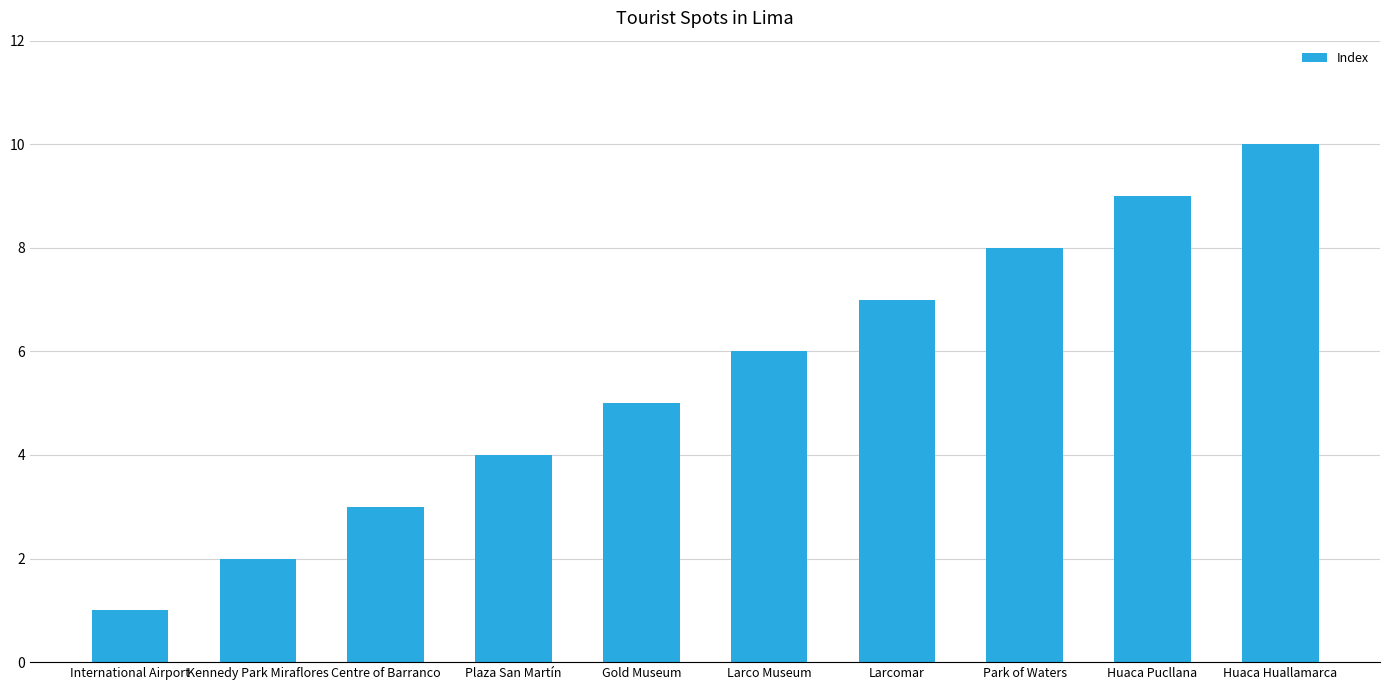

What is the label of the 7th bar from the left?

Larcomar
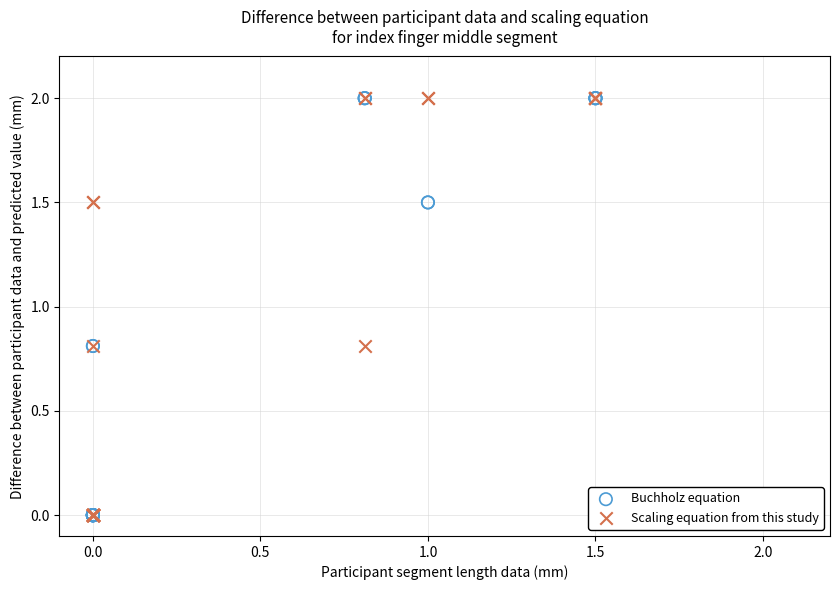

What are all the series names shown in the legend?

Buchholz equation, Scaling equation from this study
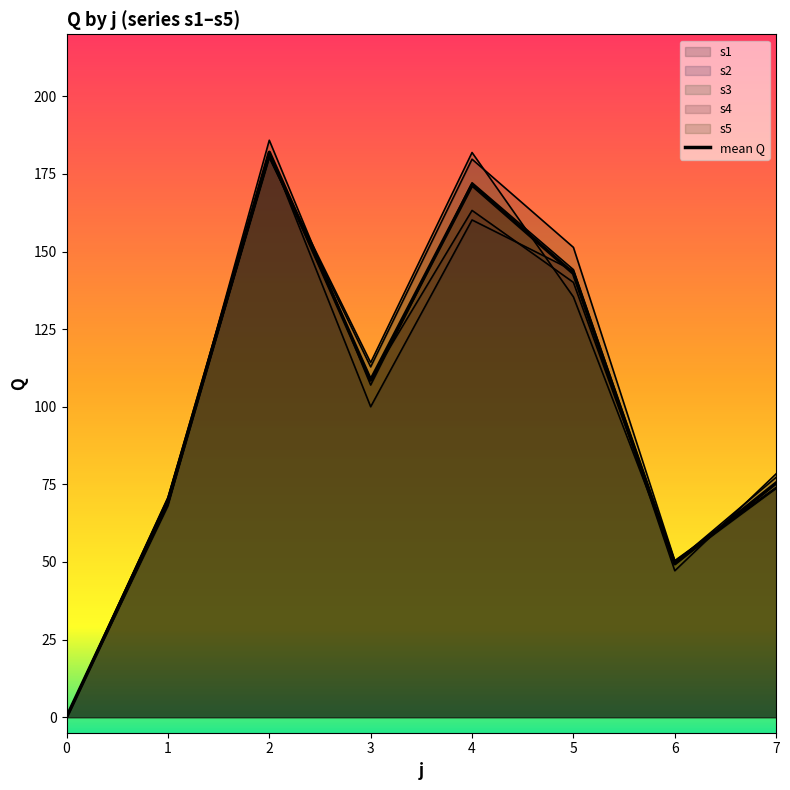

At how many categories does at least one series exceed 86?

4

----

**INSTRUCTIONS FOR THE TASK**:
Please copy the lines exactly, starting at the line that contains "Buchholz equation, Scaling" and continuing through the last of the lines, and leave the pictures out.

**EXPECTED ANSWER**:
Buchholz equation, Scaling equation from this study

At how many categories does at least one series exceed 86?

4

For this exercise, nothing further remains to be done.